**Task directions**
Take the line that contains "Extract the road" as the first line and the final line of the records as the last; return exactly those lines and the lines between.

**Data provided**
- - -
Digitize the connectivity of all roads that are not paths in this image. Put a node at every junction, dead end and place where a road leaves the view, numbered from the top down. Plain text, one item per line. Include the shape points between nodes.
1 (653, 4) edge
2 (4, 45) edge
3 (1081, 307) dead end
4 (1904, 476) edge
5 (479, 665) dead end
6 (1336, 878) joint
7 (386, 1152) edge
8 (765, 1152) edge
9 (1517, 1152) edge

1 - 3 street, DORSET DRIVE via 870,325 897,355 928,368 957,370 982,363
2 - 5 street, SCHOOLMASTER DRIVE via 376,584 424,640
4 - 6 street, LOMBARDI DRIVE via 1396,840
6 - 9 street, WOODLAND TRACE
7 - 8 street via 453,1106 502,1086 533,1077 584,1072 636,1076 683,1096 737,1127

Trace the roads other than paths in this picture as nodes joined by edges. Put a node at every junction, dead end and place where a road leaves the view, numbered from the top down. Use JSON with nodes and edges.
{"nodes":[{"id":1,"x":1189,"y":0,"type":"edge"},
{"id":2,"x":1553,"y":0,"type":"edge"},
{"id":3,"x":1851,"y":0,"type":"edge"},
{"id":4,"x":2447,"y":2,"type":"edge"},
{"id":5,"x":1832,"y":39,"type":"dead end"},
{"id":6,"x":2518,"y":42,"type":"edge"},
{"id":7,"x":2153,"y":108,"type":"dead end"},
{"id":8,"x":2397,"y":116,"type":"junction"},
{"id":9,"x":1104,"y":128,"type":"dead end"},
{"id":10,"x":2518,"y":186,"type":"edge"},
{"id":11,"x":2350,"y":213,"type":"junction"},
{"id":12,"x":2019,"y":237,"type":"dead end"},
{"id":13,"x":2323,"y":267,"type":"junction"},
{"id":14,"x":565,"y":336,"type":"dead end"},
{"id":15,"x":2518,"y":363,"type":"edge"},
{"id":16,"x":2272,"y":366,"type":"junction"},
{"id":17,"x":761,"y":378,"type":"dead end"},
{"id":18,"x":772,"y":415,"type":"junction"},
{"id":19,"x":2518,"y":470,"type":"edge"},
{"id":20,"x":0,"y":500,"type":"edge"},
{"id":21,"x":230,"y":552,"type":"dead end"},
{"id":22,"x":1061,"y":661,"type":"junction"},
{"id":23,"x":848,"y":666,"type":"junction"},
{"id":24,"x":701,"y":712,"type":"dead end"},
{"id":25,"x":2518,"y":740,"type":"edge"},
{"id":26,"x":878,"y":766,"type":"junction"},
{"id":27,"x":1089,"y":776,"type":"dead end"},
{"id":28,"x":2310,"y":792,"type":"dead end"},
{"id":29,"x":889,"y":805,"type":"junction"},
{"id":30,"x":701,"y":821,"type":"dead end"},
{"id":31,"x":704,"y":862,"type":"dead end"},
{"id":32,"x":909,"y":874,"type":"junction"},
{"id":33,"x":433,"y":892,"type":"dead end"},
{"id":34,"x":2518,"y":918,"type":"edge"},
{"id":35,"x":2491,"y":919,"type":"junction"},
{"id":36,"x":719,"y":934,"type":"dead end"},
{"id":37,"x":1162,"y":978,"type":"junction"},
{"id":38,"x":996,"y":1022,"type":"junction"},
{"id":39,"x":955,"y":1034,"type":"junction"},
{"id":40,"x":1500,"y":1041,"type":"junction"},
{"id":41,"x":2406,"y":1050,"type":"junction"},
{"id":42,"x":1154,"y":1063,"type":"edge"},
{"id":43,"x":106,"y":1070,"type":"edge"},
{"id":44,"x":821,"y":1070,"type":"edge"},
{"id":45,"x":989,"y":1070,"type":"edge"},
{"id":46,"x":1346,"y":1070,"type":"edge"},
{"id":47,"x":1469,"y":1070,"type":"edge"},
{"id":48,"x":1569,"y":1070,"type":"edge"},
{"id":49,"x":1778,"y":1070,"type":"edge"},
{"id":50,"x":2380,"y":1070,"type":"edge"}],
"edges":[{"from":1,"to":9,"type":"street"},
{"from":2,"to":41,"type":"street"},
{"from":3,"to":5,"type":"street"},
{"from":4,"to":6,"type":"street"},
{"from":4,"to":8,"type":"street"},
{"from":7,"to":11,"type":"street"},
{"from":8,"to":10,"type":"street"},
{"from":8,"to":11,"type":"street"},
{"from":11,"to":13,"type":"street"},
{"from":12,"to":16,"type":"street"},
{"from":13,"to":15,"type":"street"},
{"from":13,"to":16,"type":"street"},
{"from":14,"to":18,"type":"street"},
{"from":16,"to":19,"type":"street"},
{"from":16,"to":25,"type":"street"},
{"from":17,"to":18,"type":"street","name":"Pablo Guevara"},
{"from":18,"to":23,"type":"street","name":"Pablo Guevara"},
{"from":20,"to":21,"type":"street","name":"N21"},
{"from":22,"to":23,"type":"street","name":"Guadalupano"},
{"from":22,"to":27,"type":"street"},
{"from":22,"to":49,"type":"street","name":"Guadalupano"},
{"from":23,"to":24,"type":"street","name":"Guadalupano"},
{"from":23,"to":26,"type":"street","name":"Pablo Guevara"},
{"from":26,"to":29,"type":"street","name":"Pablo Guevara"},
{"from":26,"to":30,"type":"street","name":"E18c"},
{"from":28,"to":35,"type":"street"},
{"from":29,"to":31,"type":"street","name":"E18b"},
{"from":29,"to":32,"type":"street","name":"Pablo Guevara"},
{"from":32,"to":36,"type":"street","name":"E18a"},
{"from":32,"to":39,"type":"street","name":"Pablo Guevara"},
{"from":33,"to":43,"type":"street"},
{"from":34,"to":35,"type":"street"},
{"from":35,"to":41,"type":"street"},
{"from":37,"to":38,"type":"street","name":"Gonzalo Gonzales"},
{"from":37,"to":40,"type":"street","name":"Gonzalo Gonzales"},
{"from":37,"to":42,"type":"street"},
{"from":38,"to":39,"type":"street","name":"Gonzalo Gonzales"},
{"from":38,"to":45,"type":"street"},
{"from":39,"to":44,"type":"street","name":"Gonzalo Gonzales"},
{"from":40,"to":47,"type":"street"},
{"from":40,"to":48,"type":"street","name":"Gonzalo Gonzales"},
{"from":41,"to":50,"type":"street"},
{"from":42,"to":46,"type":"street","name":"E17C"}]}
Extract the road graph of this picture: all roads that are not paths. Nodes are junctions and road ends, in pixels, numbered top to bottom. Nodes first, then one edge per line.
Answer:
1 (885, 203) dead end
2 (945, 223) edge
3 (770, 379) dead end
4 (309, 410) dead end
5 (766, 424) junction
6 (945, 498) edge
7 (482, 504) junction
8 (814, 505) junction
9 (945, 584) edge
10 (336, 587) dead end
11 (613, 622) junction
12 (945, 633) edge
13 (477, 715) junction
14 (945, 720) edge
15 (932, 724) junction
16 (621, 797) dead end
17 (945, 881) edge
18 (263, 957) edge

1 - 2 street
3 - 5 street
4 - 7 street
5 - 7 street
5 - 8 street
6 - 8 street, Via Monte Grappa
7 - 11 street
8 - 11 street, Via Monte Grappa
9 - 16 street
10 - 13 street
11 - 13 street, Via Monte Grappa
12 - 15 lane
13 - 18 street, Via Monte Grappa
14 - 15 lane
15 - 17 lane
- - -
**Result of this exercise**
Extract the road graph of this picture: all roads that are not paths. Nodes are junctions and road ends, in pixels, numbered top to bottom. Nodes first, then one edge per line.
Answer:
1 (885, 203) dead end
2 (945, 223) edge
3 (770, 379) dead end
4 (309, 410) dead end
5 (766, 424) junction
6 (945, 498) edge
7 (482, 504) junction
8 (814, 505) junction
9 (945, 584) edge
10 (336, 587) dead end
11 (613, 622) junction
12 (945, 633) edge
13 (477, 715) junction
14 (945, 720) edge
15 (932, 724) junction
16 (621, 797) dead end
17 (945, 881) edge
18 (263, 957) edge

1 - 2 street
3 - 5 street
4 - 7 street
5 - 7 street
5 - 8 street
6 - 8 street, Via Monte Grappa
7 - 11 street
8 - 11 street, Via Monte Grappa
9 - 16 street
10 - 13 street
11 - 13 street, Via Monte Grappa
12 - 15 lane
13 - 18 street, Via Monte Grappa
14 - 15 lane
15 - 17 lane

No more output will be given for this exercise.